When it comes to browser architecture, tradeoffs abound.

-Eric

PS: I’m told that Avast may be monetizing the data they’re decrypting.
Update: In February 2024, Avast was assessed a $16.5M fine by the FTC over their handling of data gathered via this technique.

Appendix: Peeking at the Keys

If we point the SSLKeyLog setting at a regular file instead of a named pipe:

chrome --ssl-key-log-file=C:\temp\sslkeys.txt

…we can examine the file’s contents as we browse to reveal the encryption keys:

ExportedKeys

This file alone isn’t very readable for a human (even if you read Mozilla’s helpful file format documentation), but you can configure tools like Wireshark to make use of it and automatically decrypt captured TLS traffic back to plaintext.

Published by ericlaw

Impatient optimist. Dad. Author/speaker. Created Fiddler & SlickRun. PM @ Microsoft 2001-2012, and 2018-, working on Office, IE, and Edge. Now a GPM for Microsoft Defender. My words are my own, I do not speak for any other entity.

9 thoughts on “Spying on HTTPS

  1. Is monster-in-the-middle a replacement term for man-in-the-middle or different somehow?

    1. It’s the same thing, recognizing that the MITM is neither male, nor human at all.

      Some have protested that “monster” has negative connotations, but anyone who grew up with Sesame Street or modern Disney movies knows that’s an unfair stereotype.
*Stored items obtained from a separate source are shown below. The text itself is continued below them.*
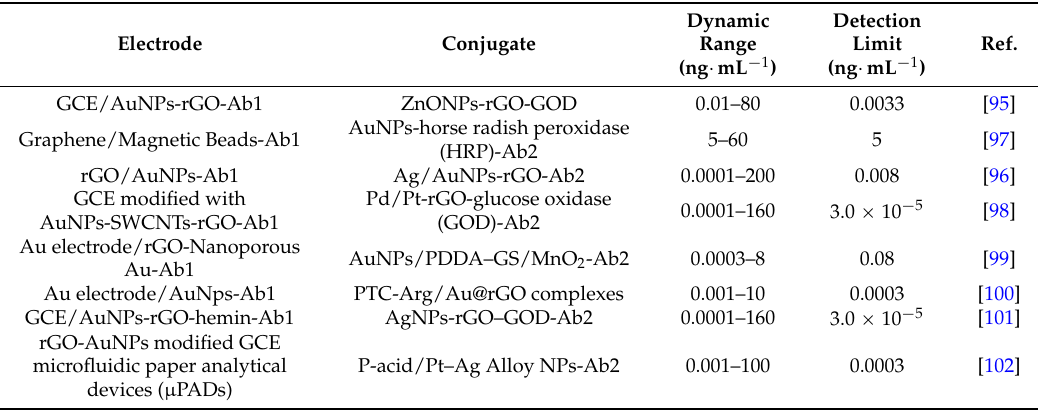
Table 1. Sandwich-type graphene-based biosensor performance for the detection of carcinoembryonic antigen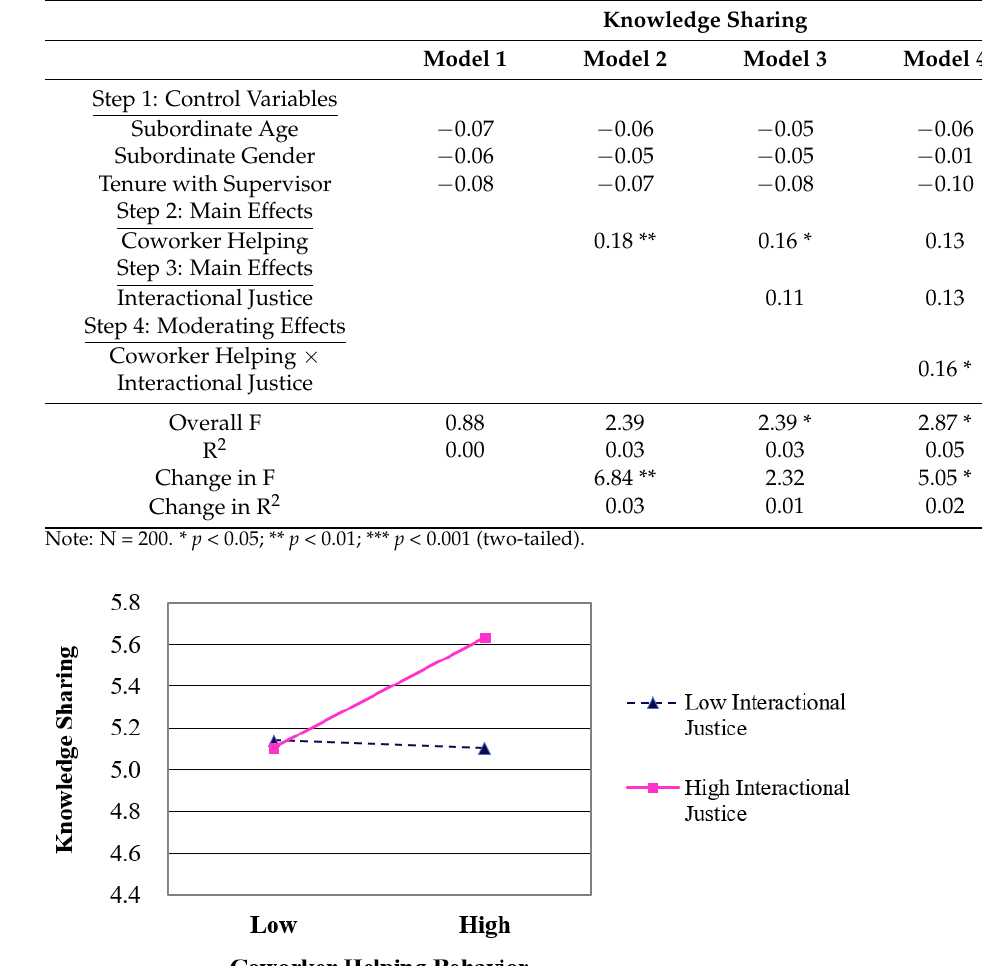
Table 4. Results for the moderating effect of interactional justice.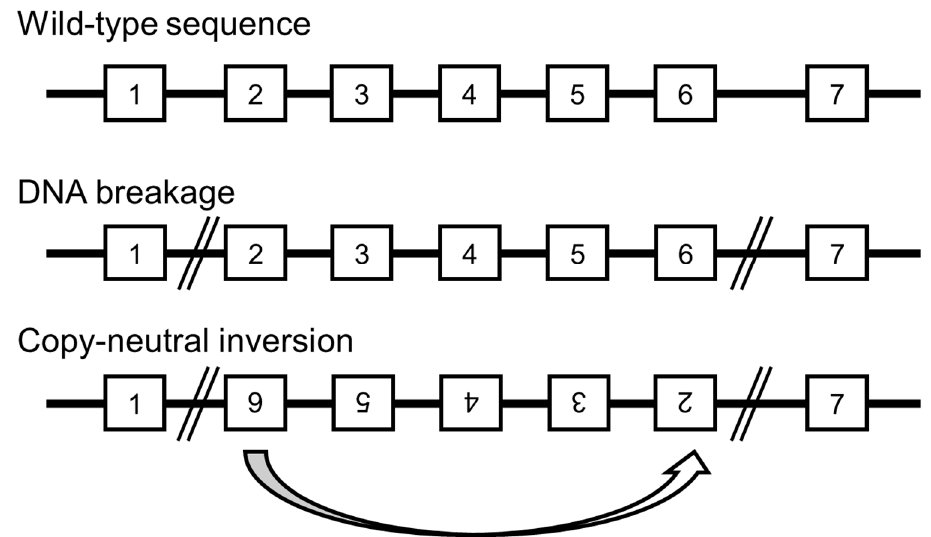
Figure 4. Possible mechanism of copy-neutral inversion that cannot be detected by chromosomal microarray testing and exome sequencing.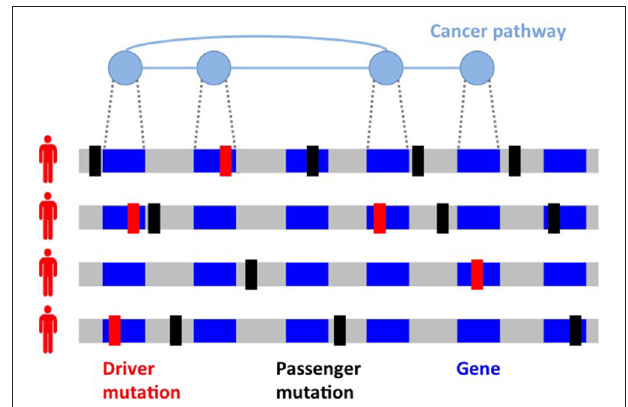
FIGURE 1 | Inter-tumor heterogeneity and its causes. Driver mutations (in red) target genes which are members of different cancer pathways , sets of interacting genes which perform specific functions and are altered in cancer. Passenger mutations (in black) not related to the disease comprise the majority of mutations in a tumor. Different mutated genes in cancer pathways and different passenger mutations are observed in tumors of the same type, with two cancer genomes often having no mutation in common.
And Monster is more fun. You like fun, don’t you? Don’t you?!?

  2. i always had this doubt, what all information is disclosed in https traffic. url? target server ip address? ssl version? host ip address?

      1. DNS over HTTPS (DoH) and DNS over TLS (DoT) should get just more widespread/supported over time which should solve the leaked domain name info problem.

        You’d still need to address the IP though. I can’t recall if IPv6 has any improvements that can make end to end encryption connections more unreadable from the outside.

        I guess you could always do tunnels, from one proxy to another. If you trust those two proxies then any MITM eavesdroppers will see nothing (just a encrypted stream between the two proxies), no domains or ips etc.

  3. Thank you for the nice article. What is your source for “performance costs for top AV products ranged from 20% to 400% in browser scenarios”?

    1. You can verify this by looking at https://www.av-test.org/en/antivirus/home-windows/

      I’d like to point out that Windows Defender got a “perfect score” on Protection, Performance, Usability. Sharing the 1st place with kaspersky and f-secure’s offerings.

      Myself I’ve always found the “out-of-the-box AV” in Windows to be a good background software.

      A few times it may lockup a newly downloaded file while checking so I’ll have to wait unzipping or moving it but this is expected (but I always forget it), in the past it would on rare occasion do a lot of disk access and use quite a bit of one CPU thread, but I can’t recall that being a issue for months now (or possibly years now).

      Most of the time I simply forget it’s there, no nagging or annoying boxes or anything. The OOB (Out Of Box) experience is stellar in this case. It’s been a decade since I’ve used any other AV now. I can understand wanting to use other AV if you have special needs and they have the features you want though.

      I wonder how the browser integration is with Windows Defender? Does it just end with a file lock being handed over from the browser to the AV or is there more integration possible?